My native land, good night! BYRON.
Many a bitter tear was shed, during the hasty flight of Queen Mary, over fallen hopes, future prospects, and slaughtered friends. The deaths of the brave Douglas, and of the fiery but gallant young Seyton, seemed to affect the Queen as much as the fall from the throne, on which she had so nearly been again seated. Catherine Seyton devoured in secret her own grief, anxious to support the broken spirits of her mistress; and the Abbot, bending his troubled thoughts upon futurity, endeavoured in vain to form some plan which had a shadow of hope. The spirit of young Roland--for he also mingled in the hasty debates held by the companions of the Queen's flight--continued unchecked and unbroken.
"Your Majesty," he said, "has lost a battle--Your ancestor, Bruce, lost seven successively, ere he sat triumphant on the Scottish throne, and proclaimed with the voice of a victor, in the field of Bannockburn, the independence of his country. Are not these heaths, which we may traverse at will, better than the locked, guarded, and lake-moated Castle of Lochleven?--We are free--in that one word there is comfort for all our losses."
He struck a bold note, but the heart of Mary made no response.
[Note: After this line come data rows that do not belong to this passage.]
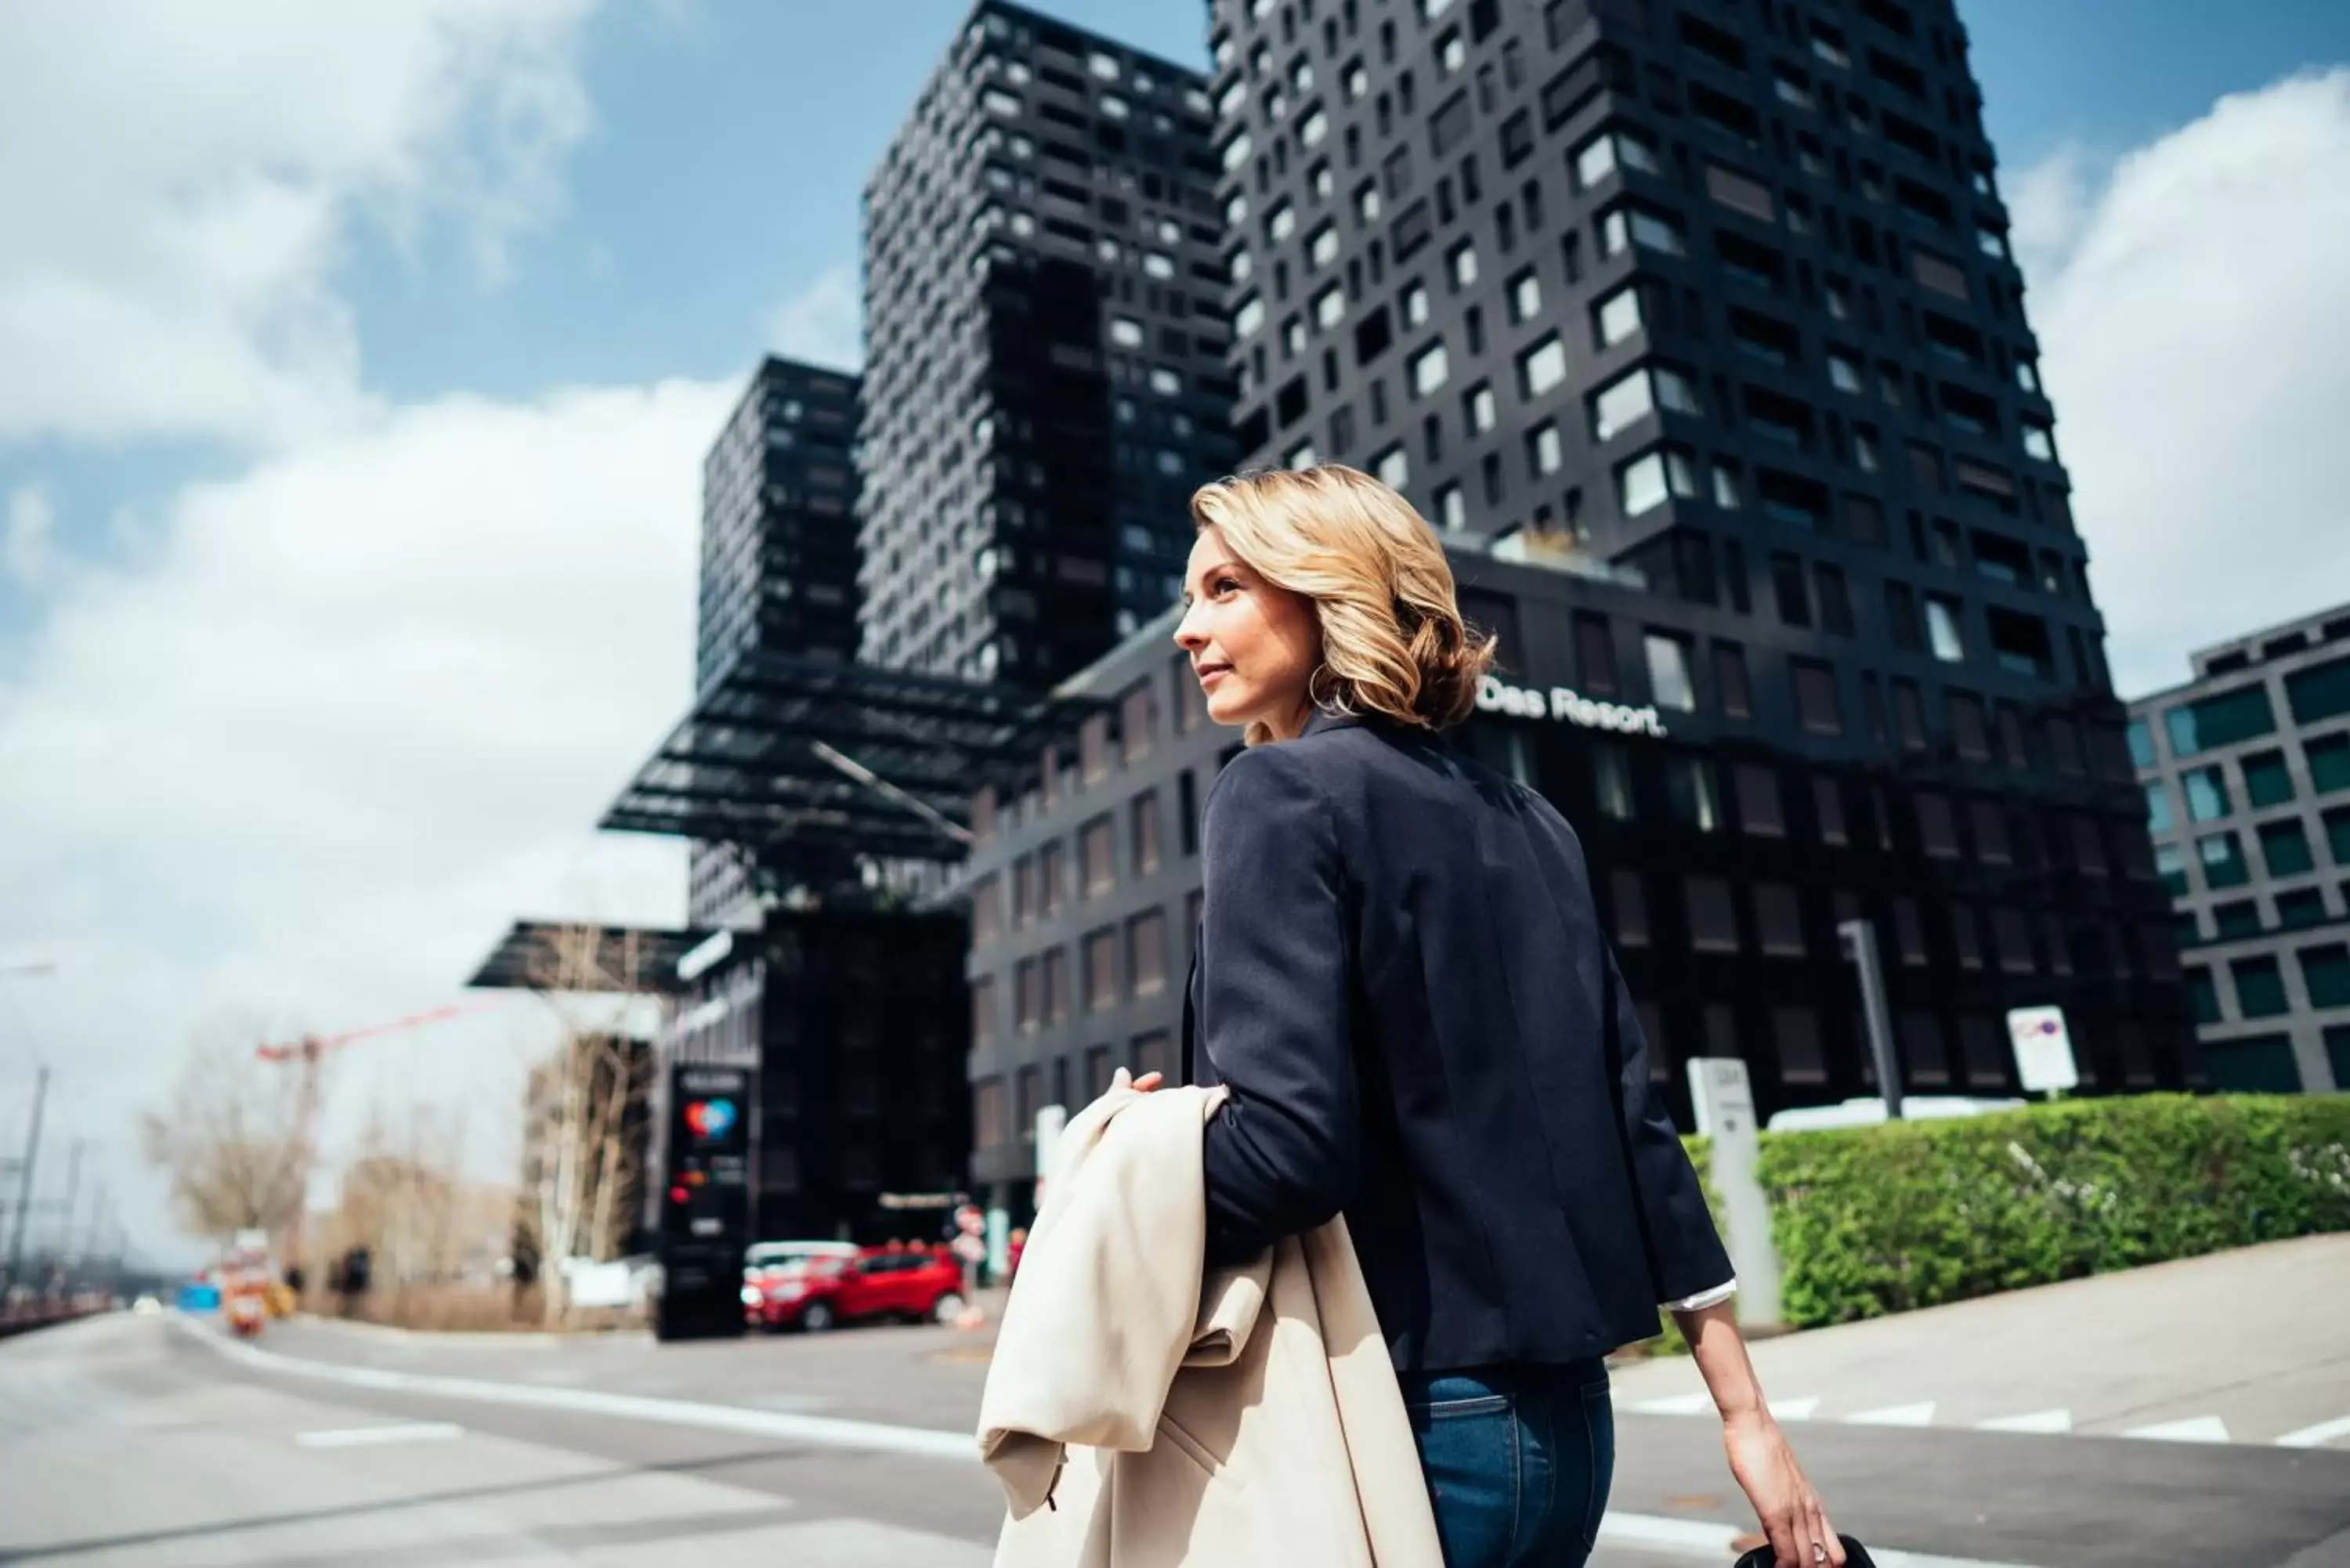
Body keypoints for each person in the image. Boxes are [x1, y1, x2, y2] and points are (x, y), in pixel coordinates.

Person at [1157, 465, 1843, 1568]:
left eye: (1226, 587)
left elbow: (1290, 1149)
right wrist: (1746, 1417)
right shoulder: (1533, 820)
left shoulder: (1277, 797)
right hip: (1569, 1429)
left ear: (1328, 589)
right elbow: (1635, 1125)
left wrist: (1127, 1176)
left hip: (1403, 1422)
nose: (1190, 630)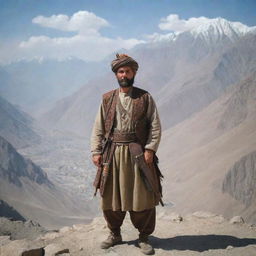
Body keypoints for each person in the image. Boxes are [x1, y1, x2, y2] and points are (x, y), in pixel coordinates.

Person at [90, 53, 163, 255]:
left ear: (134, 73)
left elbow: (155, 126)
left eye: (127, 71)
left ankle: (144, 237)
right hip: (112, 154)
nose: (124, 74)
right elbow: (98, 127)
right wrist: (96, 151)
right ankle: (115, 233)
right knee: (110, 195)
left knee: (143, 196)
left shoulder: (145, 97)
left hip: (138, 154)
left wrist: (150, 148)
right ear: (116, 74)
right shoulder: (107, 99)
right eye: (120, 71)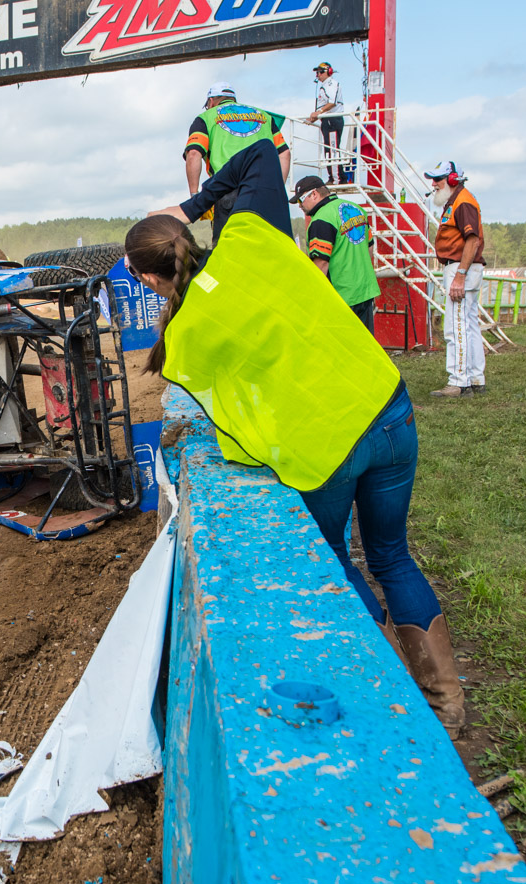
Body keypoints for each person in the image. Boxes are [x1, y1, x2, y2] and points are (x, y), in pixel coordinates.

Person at [132, 139, 469, 735]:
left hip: (327, 447)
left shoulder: (180, 340)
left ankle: (401, 705)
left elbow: (237, 429)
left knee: (338, 558)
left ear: (146, 277)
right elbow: (262, 152)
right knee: (392, 554)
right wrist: (192, 205)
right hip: (388, 405)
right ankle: (447, 702)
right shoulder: (249, 237)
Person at [183, 83, 293, 246]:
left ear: (211, 101)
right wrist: (275, 189)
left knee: (227, 248)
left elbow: (193, 154)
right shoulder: (264, 116)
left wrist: (195, 196)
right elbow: (285, 154)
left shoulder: (206, 118)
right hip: (263, 191)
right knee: (263, 247)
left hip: (227, 190)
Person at [425, 161, 486, 397]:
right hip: (464, 267)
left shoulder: (462, 201)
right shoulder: (459, 200)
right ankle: (475, 377)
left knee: (456, 327)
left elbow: (472, 240)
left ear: (452, 179)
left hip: (461, 267)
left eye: (438, 179)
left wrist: (460, 275)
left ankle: (459, 382)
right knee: (469, 325)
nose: (434, 184)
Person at [295, 175, 379, 327]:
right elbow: (369, 248)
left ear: (314, 194)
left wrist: (311, 301)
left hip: (342, 296)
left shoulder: (321, 219)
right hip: (365, 291)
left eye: (300, 200)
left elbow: (321, 264)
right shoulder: (357, 209)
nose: (299, 206)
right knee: (362, 340)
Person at [305, 62, 349, 184]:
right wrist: (313, 118)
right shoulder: (326, 85)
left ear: (328, 72)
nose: (318, 75)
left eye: (320, 72)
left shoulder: (331, 84)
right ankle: (336, 177)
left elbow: (332, 102)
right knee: (329, 150)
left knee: (332, 150)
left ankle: (336, 179)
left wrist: (319, 112)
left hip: (332, 120)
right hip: (327, 120)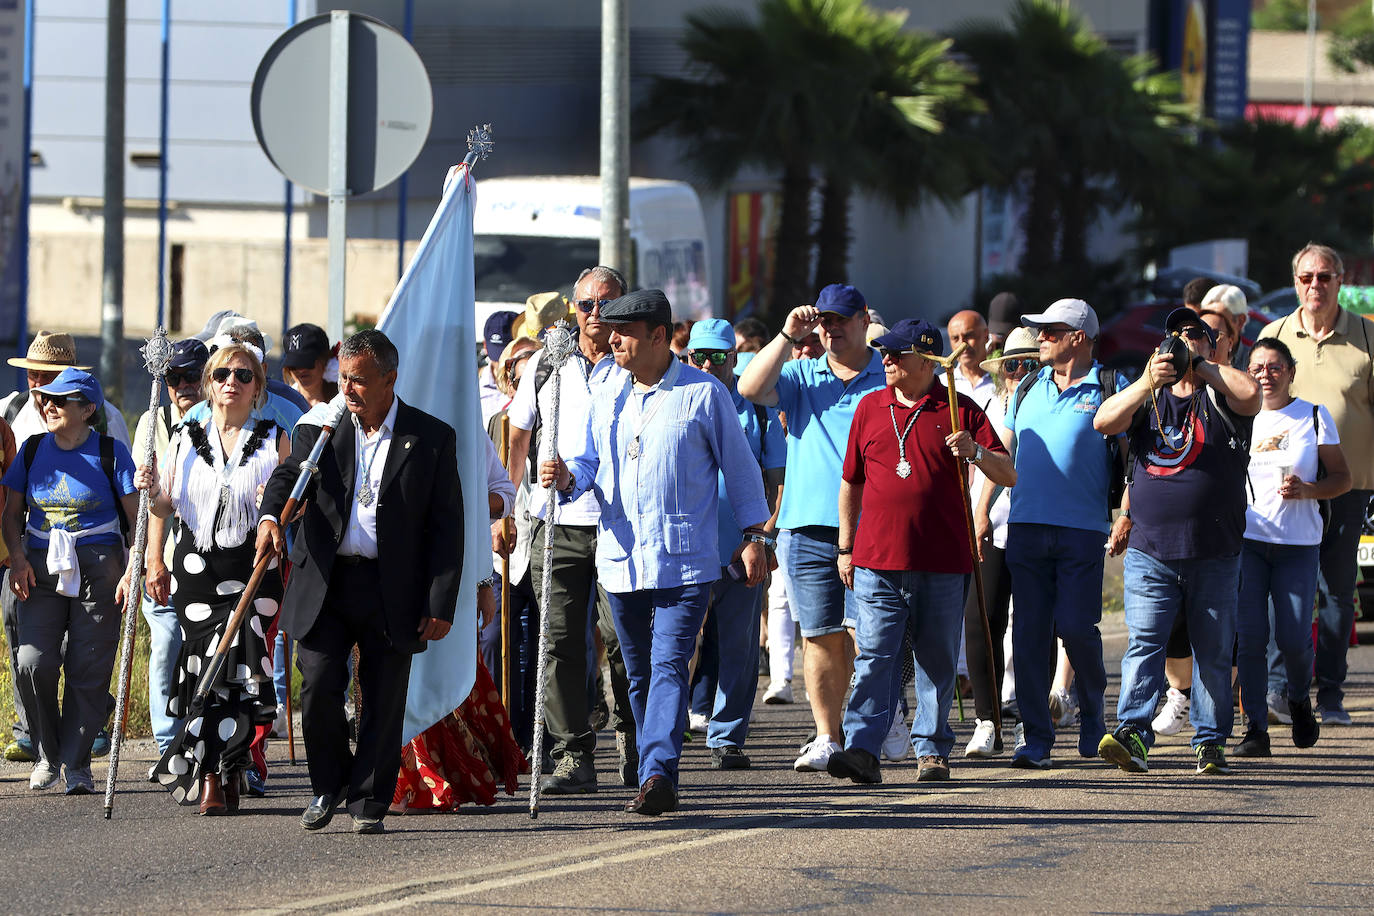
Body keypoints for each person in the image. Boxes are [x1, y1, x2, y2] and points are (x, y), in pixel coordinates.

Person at [543, 289, 770, 815]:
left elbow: (740, 470)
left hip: (684, 558)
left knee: (670, 665)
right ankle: (655, 765)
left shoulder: (703, 393)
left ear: (660, 337)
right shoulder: (606, 393)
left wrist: (756, 537)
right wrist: (567, 476)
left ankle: (656, 774)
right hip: (621, 558)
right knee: (638, 672)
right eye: (610, 330)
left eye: (624, 332)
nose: (612, 339)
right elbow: (588, 465)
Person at [255, 329, 463, 834]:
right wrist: (269, 518)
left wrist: (441, 601)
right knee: (320, 685)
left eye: (361, 381)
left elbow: (446, 525)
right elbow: (288, 479)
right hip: (327, 582)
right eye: (344, 378)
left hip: (393, 586)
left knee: (384, 696)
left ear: (391, 379)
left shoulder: (430, 437)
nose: (349, 390)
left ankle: (369, 802)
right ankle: (328, 786)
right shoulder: (322, 427)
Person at [826, 319, 1014, 785]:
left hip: (943, 561)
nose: (885, 360)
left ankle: (931, 751)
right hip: (876, 562)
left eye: (896, 353)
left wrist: (974, 452)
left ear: (927, 360)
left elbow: (1007, 472)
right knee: (874, 655)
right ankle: (862, 749)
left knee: (936, 658)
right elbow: (851, 484)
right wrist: (845, 546)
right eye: (883, 353)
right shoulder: (870, 408)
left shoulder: (959, 408)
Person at [1094, 306, 1261, 775]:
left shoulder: (1222, 394)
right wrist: (1149, 380)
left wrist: (1200, 364)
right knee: (1144, 643)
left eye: (1196, 334)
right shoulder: (1150, 396)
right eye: (1176, 334)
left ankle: (1209, 741)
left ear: (1212, 344)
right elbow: (1103, 422)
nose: (1183, 339)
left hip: (1214, 549)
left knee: (1212, 648)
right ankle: (1133, 733)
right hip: (1152, 549)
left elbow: (1252, 394)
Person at [136, 342, 290, 814]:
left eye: (244, 376)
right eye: (222, 373)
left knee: (244, 669)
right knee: (204, 668)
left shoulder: (275, 438)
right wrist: (154, 490)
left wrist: (277, 507)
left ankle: (232, 765)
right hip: (198, 570)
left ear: (258, 388)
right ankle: (209, 776)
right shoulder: (184, 436)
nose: (232, 382)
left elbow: (293, 499)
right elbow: (167, 505)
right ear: (209, 383)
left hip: (255, 568)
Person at [499, 266, 636, 795]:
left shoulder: (636, 365)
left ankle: (635, 741)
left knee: (623, 640)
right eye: (585, 305)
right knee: (556, 643)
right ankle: (571, 752)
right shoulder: (545, 364)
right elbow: (518, 438)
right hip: (556, 524)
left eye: (607, 304)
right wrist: (510, 506)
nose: (596, 315)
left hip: (620, 524)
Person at [738, 283, 885, 773]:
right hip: (806, 527)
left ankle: (877, 725)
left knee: (871, 636)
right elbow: (750, 388)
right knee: (820, 637)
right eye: (825, 321)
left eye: (842, 318)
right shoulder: (801, 372)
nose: (832, 328)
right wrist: (786, 333)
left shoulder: (886, 374)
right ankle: (827, 735)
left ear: (864, 319)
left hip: (873, 524)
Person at [998, 299, 1125, 769]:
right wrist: (977, 513)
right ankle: (1036, 737)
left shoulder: (1111, 386)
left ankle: (1093, 711)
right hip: (1026, 527)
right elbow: (1000, 455)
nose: (1040, 339)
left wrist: (1126, 512)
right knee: (1030, 635)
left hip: (1082, 529)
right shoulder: (1028, 385)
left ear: (1079, 336)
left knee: (1074, 627)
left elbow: (1134, 460)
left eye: (1050, 331)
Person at [0, 368, 138, 795]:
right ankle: (47, 751)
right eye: (46, 399)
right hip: (39, 564)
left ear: (89, 409)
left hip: (100, 564)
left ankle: (77, 764)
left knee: (88, 666)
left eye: (62, 400)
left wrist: (135, 567)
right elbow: (10, 515)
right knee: (32, 661)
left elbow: (138, 519)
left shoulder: (112, 453)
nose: (49, 405)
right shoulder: (33, 449)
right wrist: (18, 557)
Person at [1259, 243, 1374, 727]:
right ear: (1296, 281)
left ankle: (1330, 693)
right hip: (1283, 488)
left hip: (1351, 486)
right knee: (1282, 590)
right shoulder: (1274, 334)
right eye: (1306, 278)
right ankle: (1282, 691)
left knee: (1337, 591)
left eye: (1324, 277)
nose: (1314, 286)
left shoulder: (1367, 335)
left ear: (1339, 282)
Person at [1233, 338, 1351, 757]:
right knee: (1249, 637)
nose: (1265, 374)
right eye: (1257, 367)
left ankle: (1299, 699)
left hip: (1298, 544)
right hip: (1249, 543)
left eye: (1274, 366)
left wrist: (1310, 490)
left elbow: (1343, 479)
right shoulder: (1238, 418)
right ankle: (1255, 730)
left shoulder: (1314, 417)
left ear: (1291, 372)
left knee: (1294, 638)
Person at [683, 318, 785, 770]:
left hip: (742, 549)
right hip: (685, 550)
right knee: (678, 645)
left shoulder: (756, 408)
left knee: (740, 648)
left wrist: (764, 537)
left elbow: (777, 481)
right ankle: (667, 729)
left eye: (718, 356)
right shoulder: (675, 400)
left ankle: (726, 737)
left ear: (734, 359)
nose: (707, 364)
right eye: (698, 356)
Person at [133, 337, 210, 762]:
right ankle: (167, 743)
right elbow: (145, 505)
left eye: (191, 377)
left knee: (202, 651)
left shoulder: (222, 423)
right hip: (164, 553)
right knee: (165, 645)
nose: (182, 386)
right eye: (172, 378)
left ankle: (204, 739)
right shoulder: (152, 423)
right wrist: (146, 561)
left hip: (209, 558)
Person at [965, 326, 1039, 757]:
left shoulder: (1051, 403)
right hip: (990, 523)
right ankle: (986, 720)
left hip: (1035, 522)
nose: (1020, 373)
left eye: (1031, 364)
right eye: (1012, 364)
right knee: (981, 622)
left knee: (1032, 625)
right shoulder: (988, 404)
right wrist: (976, 514)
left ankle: (1031, 721)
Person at [943, 310, 996, 409]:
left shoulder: (1004, 380)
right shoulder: (942, 384)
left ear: (986, 335)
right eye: (955, 338)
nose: (962, 345)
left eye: (968, 336)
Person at [281, 323, 339, 408]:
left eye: (306, 362)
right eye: (294, 365)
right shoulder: (283, 404)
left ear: (325, 360)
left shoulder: (345, 401)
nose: (300, 370)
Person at [480, 311, 519, 425]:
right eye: (497, 356)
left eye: (506, 353)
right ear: (485, 346)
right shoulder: (473, 385)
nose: (501, 363)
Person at [1201, 284, 1251, 369]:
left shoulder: (1253, 363)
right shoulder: (1194, 355)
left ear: (1240, 321)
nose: (1210, 323)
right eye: (1206, 315)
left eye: (1220, 318)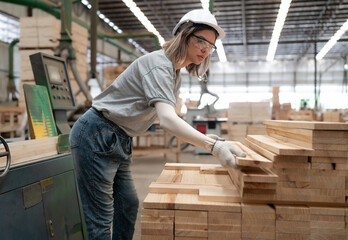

"Better," she said, "I had still been in Lochleven, than seen the slaughter made by rebels among the subjects who offered themselves to death for my sake. Speak not to me of farther efforts--they would only cost the lives of you, the friends who recommend them! I would not again undergo what I felt, when I saw from yonder mount the swords of the fell horsemen of Morton raging among the faithful Seytons and Hamiltons, for their loyalty to their Queen--I would not again feel what I felt when Douglas's life-blood stained my mantle for his love to Mary Stewart--not to be empress of all that Britain's seas enclose. Find for me some place where I can hide my unhappy head, which brings destruction on all who love it--it is the last favour that Mary asks of her faithful followers."
In this dejected mood, but still pursuing her flight with unabated rapidity, the unfortunate Mary, after having been joined by Lord Herries and a few followers, at length halted, for the first time, at the Abbey of Dundrennan, nearly sixty miles distant from the field of battle. In this remote quarter of Galloway, the Reformation not having yet been strictly enforced against the monks, a few still lingered in their cells unmolested; and the Prior, with tears and reverence, received the fugitive Queen at the gate of his convent.